On exigera que vous soyez les briseurs de grève. On vous soumettra à la mobilisation forcée. Refusez de porter ainsi préjudice à vos propres intérêts. Répondez à la mobilisation en refusant de trahir le peuple. Par votre fermeté vous abrégerez la lutte, c’est de votre attitude que dépend le dénouement de la grève générale nationale.

Nous invitons les organisations ouvrières à prendre toutes les mesures pour que la grève soit exécutée d’une façon digne et sérieuse. Nous attendons des typographes qu’ils refusent de faire paraître les journaux bourgeois, qu’ils refusent d’imprimer des nouvelles qui soient dirigées contre notre mouvement populaire.

Afin d’assurer le ravitaillement, les organisations ouvrières locales devront créer, avec l’aide des autorités, des cuisines populaires pour nourrir les masses de grévistes. Nous ne voulons pas de réquisitions, mais l’achat en commun des denrées par les communes et les organisations. Aidez-vous les uns les autres, que personne ne refuse sa collaboration.

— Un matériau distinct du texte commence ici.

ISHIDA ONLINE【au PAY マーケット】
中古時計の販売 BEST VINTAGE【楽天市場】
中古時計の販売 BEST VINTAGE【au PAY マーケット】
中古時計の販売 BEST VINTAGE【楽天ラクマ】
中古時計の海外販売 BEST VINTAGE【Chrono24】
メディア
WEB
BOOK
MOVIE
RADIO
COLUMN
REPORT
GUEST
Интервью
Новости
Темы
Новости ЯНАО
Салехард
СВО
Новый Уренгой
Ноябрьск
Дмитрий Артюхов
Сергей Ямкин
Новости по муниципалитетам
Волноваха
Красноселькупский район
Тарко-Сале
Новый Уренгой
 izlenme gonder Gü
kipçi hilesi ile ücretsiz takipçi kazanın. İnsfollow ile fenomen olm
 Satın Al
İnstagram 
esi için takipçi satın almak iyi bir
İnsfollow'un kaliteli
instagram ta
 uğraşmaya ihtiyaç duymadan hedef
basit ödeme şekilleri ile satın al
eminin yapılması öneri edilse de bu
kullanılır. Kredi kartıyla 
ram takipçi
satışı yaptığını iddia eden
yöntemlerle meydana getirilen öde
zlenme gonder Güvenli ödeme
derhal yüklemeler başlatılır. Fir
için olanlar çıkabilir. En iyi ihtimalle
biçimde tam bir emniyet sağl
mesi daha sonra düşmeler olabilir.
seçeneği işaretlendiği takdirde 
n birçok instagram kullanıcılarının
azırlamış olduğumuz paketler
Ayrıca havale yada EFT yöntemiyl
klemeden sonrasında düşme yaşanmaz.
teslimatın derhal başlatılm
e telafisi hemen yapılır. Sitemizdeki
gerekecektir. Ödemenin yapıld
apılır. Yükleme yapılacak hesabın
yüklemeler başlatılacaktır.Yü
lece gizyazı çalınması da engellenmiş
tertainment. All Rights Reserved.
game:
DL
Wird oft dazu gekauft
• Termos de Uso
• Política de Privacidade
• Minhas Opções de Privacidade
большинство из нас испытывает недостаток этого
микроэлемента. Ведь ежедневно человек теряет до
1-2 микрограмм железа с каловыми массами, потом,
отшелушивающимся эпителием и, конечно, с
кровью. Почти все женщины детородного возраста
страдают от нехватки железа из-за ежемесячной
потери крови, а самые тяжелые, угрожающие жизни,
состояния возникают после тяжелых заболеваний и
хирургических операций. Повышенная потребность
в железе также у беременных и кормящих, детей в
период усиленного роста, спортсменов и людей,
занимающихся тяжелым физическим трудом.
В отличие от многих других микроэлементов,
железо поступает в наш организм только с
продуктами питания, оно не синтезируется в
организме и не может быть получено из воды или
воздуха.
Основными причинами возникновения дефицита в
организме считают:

Toute consommation d’alcool doit être évitée pendant la durée de la grève.

L’ouverture des cafés et restaurants ne doit avoir lieu que selon les instructions des organisations locales. Celui qui ne tient pas compte de leurs décisions porte préjudice à sa propre cause.

Camarades, en avant, avec résolution et énergie ! Nous vouons opposer à l’anarchie, aux fauteurs de troubles et aux actions particulières néfastes l’action organisée en masse. C’est sous son emblème que nous voulons triompher, ou succomber en luttant.

Vive la solidarité !

Vive les temps nouveaux !

Berne, le 11 novembre 1918.

Membres : Düby, Dürr. Graber, Hugler, Ilg, Kaufmann, Schneider, Schürch, Dr Woker.


Le Comité directeur du parti socialiste suisse :

Membres : Rosa Bloch, Fahndrich, Greulich, Gschwend, Klëti, Nobs, Pflüger, Platten, Reithaar, Agnès Robmann.


Le Comité directeur de l’Union syndicale suisse :

Membres : Dürr, Eugster, Greutert, Leuenberger, Rieder, Ryser, Schifferatein, Schneéberger.


La fraction socialiste au Conseil national :

Membres : Dr Affolter, Brand, Duby, Eugster, Züst, Frei, Graber, Greulich, Grimm, Grospierre, Hüggler, Ilg, Millier, Naine, Platten, Rimathé, Ryser, Schmid, Schneeberger, Dr Studer.